• **YOUR OBJECTIVE**
Show every line below where "jest" appears.

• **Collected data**
^^^^^^^^

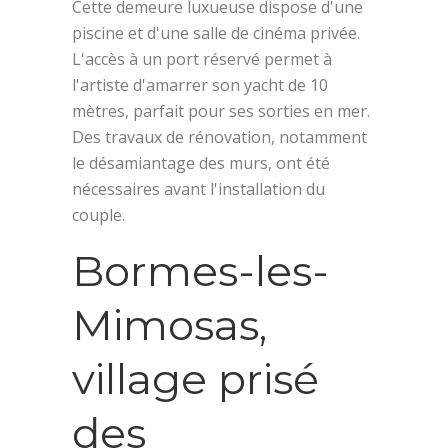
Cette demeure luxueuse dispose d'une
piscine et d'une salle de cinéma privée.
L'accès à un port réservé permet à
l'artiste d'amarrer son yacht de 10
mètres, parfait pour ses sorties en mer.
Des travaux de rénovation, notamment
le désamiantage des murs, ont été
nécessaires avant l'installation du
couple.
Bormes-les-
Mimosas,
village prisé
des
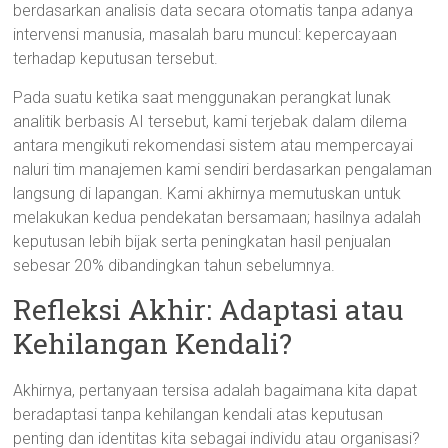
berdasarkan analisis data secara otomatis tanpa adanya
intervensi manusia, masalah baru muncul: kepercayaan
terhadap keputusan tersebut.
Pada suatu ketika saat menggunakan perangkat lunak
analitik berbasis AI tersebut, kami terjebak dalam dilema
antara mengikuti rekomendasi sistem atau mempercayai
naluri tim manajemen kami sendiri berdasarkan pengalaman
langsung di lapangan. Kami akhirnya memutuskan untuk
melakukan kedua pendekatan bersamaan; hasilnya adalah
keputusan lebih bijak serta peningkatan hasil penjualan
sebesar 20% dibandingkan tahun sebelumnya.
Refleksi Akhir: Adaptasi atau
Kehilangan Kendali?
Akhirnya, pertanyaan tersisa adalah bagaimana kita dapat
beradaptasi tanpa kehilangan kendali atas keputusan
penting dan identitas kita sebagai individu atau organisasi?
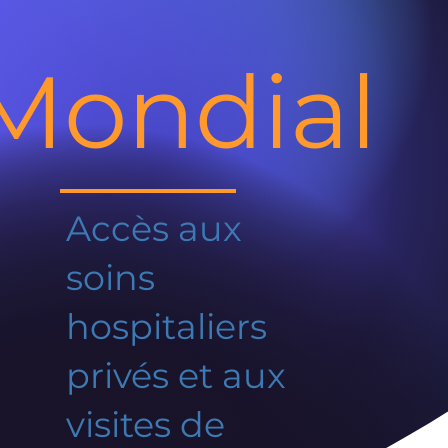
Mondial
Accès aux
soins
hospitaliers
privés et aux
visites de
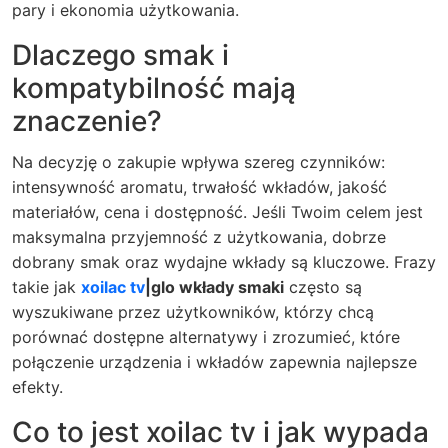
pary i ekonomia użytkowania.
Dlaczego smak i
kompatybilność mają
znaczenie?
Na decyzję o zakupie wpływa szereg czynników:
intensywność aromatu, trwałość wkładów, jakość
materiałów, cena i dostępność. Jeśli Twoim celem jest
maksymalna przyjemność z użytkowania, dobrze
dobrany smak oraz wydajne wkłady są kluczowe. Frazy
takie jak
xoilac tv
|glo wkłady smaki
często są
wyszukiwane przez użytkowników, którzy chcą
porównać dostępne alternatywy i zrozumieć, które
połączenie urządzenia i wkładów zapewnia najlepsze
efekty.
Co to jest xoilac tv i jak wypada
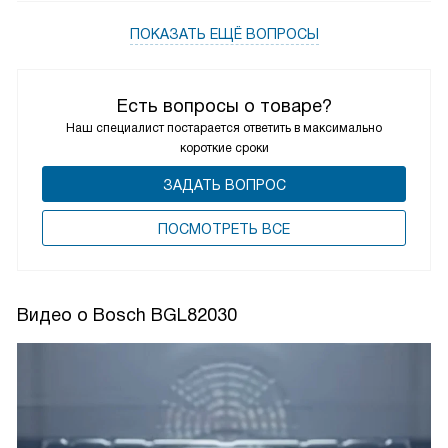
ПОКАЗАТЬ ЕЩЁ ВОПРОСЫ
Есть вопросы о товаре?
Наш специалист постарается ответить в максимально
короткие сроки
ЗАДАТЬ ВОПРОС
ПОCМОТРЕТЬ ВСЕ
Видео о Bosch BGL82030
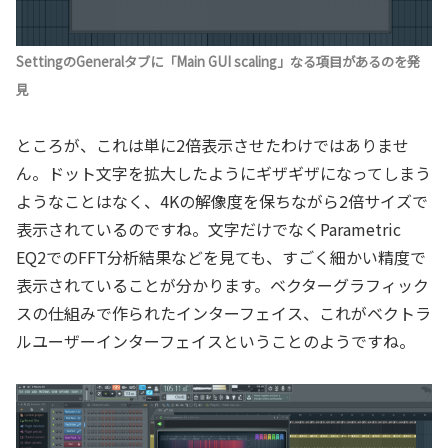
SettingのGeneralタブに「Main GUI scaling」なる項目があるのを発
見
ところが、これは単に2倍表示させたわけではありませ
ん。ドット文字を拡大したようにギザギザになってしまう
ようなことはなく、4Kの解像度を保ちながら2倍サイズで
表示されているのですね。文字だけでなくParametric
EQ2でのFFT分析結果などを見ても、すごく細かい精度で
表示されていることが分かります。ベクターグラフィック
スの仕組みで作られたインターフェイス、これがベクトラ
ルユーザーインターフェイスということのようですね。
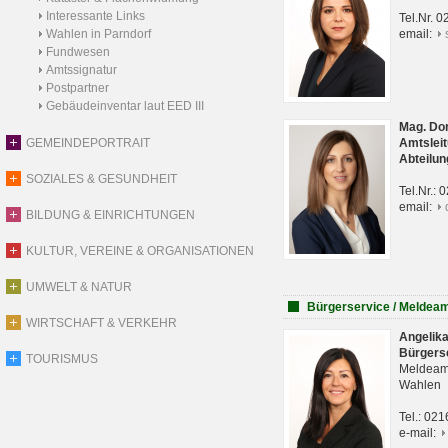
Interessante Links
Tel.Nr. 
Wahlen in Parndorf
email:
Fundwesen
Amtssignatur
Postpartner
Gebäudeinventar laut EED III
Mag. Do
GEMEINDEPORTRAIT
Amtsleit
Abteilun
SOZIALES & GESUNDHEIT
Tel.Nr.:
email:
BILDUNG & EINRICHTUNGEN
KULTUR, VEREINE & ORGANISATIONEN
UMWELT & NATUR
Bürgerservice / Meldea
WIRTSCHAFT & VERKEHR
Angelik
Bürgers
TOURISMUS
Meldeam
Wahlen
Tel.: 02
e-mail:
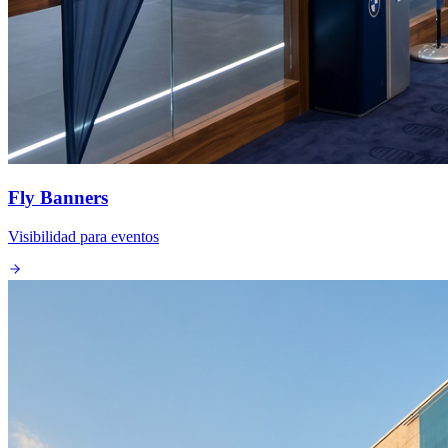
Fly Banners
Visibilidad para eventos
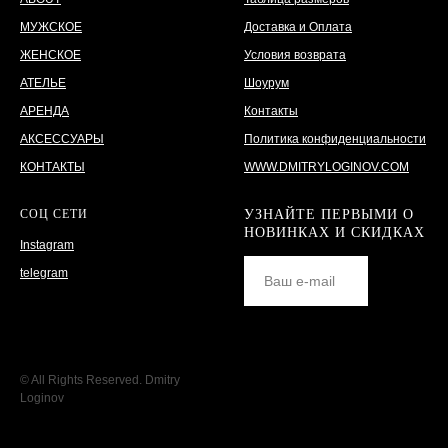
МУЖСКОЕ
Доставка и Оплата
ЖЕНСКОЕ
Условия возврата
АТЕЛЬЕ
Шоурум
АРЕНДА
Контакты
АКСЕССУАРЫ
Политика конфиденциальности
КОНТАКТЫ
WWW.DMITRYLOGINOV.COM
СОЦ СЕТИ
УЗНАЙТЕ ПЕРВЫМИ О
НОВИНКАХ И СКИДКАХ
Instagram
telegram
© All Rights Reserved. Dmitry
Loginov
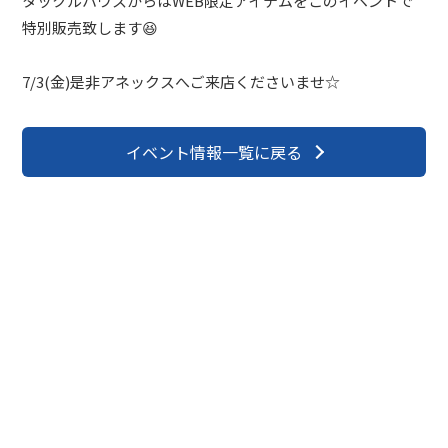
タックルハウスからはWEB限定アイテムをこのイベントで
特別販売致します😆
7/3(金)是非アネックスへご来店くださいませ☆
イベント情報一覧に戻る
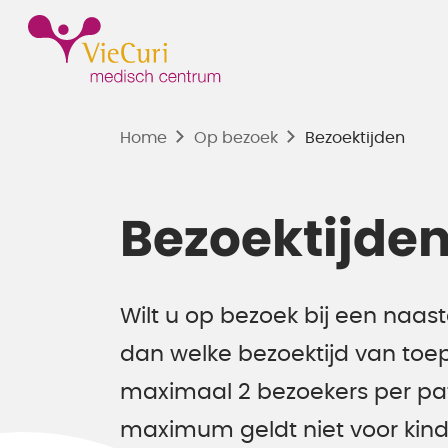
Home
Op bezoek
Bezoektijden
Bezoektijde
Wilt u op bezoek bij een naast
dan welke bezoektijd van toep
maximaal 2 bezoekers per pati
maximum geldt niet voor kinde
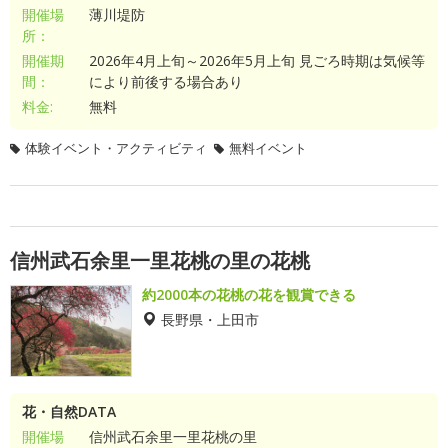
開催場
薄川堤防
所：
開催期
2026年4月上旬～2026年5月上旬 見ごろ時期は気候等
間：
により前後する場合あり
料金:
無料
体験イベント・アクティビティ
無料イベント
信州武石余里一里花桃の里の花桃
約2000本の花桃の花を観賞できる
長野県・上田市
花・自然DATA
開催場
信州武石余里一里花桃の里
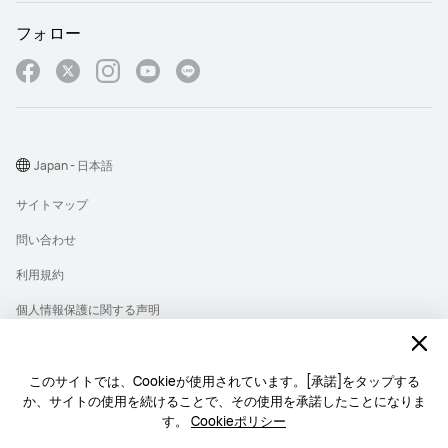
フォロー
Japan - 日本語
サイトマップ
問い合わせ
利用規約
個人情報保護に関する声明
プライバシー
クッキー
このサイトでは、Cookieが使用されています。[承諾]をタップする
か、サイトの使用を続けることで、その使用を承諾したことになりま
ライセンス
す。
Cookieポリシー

^^^^^^^^

• **TASK ANSWER**
materiałów, cena i dostępność. Jeśli Twoim celem jest
Co to jest xoilac tv i jak wypada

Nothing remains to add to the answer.